Brick-and-mortar sales decreased 6 percent versus the first quarter of 2022, and digital sales decreased 8 percent versus the first quarter of 2022.

Macy’s stock rose 1.2 percent, or $0.16, to $13.75 on Thursday, after initially retreating 3 percent in early-morning trading.

“During the first quarter, we delivered a solid beat on our gross margin rate and bottom-line expectations enabled by our disciplined teams, strength of our inventory management and operational efficiencies,” Gennette said in a statement. “We planned the year assuming that the economic health of the consumer would be challenged, but starting in late March, demand trends weakened further in our discretionary categories.

“We have moved quickly to take the appropriate actions to meet current consumer demand and manage our expenses,” Gennette added. “Our revised guidance reflects incremental clearance markdowns to address excess spring seasonal merchandise in the second quarter, along with adjustments to the category composition and inventory levels in the back half of the year.”

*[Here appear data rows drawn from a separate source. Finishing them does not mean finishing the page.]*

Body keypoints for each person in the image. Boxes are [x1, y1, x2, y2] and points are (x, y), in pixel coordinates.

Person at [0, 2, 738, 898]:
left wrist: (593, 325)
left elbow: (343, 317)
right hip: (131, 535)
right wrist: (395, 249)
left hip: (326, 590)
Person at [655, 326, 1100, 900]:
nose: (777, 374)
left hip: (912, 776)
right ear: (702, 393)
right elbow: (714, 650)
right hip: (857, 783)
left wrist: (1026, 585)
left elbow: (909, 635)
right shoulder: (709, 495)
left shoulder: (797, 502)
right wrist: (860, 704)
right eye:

By division, Macy’s comparable sales were down 7.9 percent. The bestselling categories last quarter were beauty, particularly fragrances, men’s tailored clothing, women’s career sportswear and off-price with Backstage.

Bloomingdale’s comparable sales were down 4.3 percent. Bestselling categories last quarter were beauty, particularly fragrances, women’s and men’s contemporary apparel, housewares and the outlet locations.

Bluemercury’s Dallas store.

At Bluemercury, comparable sales were up 4.3 percent. Bestselling categories were clinical and medical skin care and color during the quarter.

Merchandise inventories were down 7 percent year-over-year and down 16 percent compared to 2019, “reflecting ongoing disciplined inventory management.”

The company is taking pricing actions in the second quarter to sell through remaining first-quarter seasonal merchandise inventories and May receipts at the Macy’s nameplate and anticipates end of second-quarter merchandise inventories to be down low- to mid-single digits compared to last year.

Macy’s Inc.’s gross margin rate for the quarter was 40 percent, up from 39.6 percent in the first quarter of 2022. Versus the first quarter of 2019, gross margin rate increased 180 basis points from 38.2 percent.

Macy’s is now forecasting net sales of $22.8 billion to $23.2 billion for all of 2023. Previously, the retailer projected net sales of $23.7 billion to $24.2 billion.

Comparable sales are seen down 7.5 to 6 percent this year. Previously, comparable sales were projected down 4 to 2 percent.

Adjusted earnings per share are now seen at $2.70 to $3.20, versus the previous forecast of $3.67 to $4.11.